I only included this one, because it spelled teeth, "teef." Also, I feel somebody else should replace Jackie Chan as a hard kicker. Obviously, as a quarter Croat, my vote is for Mirko Cro Cop.
turtledemigod #YeahYouSexyBut You are dumber than a retarded squirrel...with RABIES.
Because the rabies make the retarded squirrel extra dumb. I really want to ending all of my insults with "with RABIES." You're such a tool...with RABIES! It really adds a whole new dimension to the insult. I can't think of a situation where "with RABIES" doesn't double the impact of the insult.
iDEVOUR_Nae #YeahYouSexyBut u still gotta buy yo own movie ticket... u aint my wife hoe!
I agree with him, but I'm not sure if he's calling her a hoe, and telling that hoe that she's not his wife or if wife hoe is a new term that I should be using on the ladies. I really like the term wife hoe.
getsummafia1017 #YeahYouSexyBut putting this paperbag over your face will make you a #10
I'm probably the only person who reads this and sees a philosophical debate. Personally, I feel that there is no way that a girl could be a ten if she has a paper bag over her face. Now this guy might have a fetish for girls who look like you can put groceries in their face. I don't. Now the debate becomes, what can a girl with a paperbag over her face top out at? My gut reaction was a 7, but that still seems a little high after further thought. I'm debating between a six and seven, but feel free to give me your thoughts on this issue.
Da_FlyMalcolmX #YeahYouSexyBut you just ate all the gotdamn Red Lobster biscuits..you couldn't save me any?!
This was definitely my favorite one as me and this guy are on the same wave length. If Jessica Alba decided to eat all the Red Lobster biscuits, it would certainly be a deal breaker. I also love the term "gotdamn" because it shows that he's too classy to use the lord's name in vein. So all the ladies out there that read this blog and see me as the quintessential male, take note, don't eat all the gotdamn Red Lobster biscuits.
Love_Livi Lmmfao! Boldest shit ever in life! Smh. Lol RT @U_Follow_Me_1st: #yeahyousexybut you b on some stuckup shit, I hope you marry a DOG!
There's a lot to dissect here.

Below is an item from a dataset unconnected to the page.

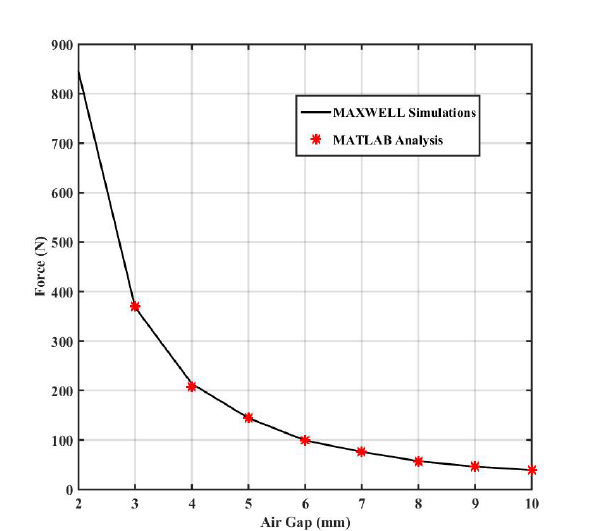
Figure 7: Variations of lifting force with length of the air gap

Let's first go over the original tweet. Apparently this sexy person is pretty stuckup, so he wants her to marry a dog. Excuse me, a DOG! Usually I would have passed on from that, because it's really quite stupid and not very clever. What got my attention is that someone decided to retweet this to their followers so everyone could see that this was "Boldest shit ever in life!" I have spent way too much time thinking about this, and I cannot figure out how that is "boldest shit in life." I do know that I am a bold person though, so I figure I should probably start being the boldest shit in life and start telling girls to marry dogs. Also, Smh=Shaking my head, thanks Urban Dictionary.
AE_wearinAZZ #YeahYouSexyBut you dont have a twitter!?
I think this is a deal breaker for any self-respecting person. Sure you can be a thoroughbred dimepiece, but if you don't have a Twitter, your sexiness will not be enough for a relationship with me.
P.S. If you have yet to see the movie, The Goods, please don't. It is awful, I mean, really, just an abomination of a film. Ed Helms is the only thing that keeps it out of my five worst films ever made, but it's still probably in the top ten. If you have already seen it, I'm sorry, and if you actually liked it, I've got bad news for you, you're a complete moron.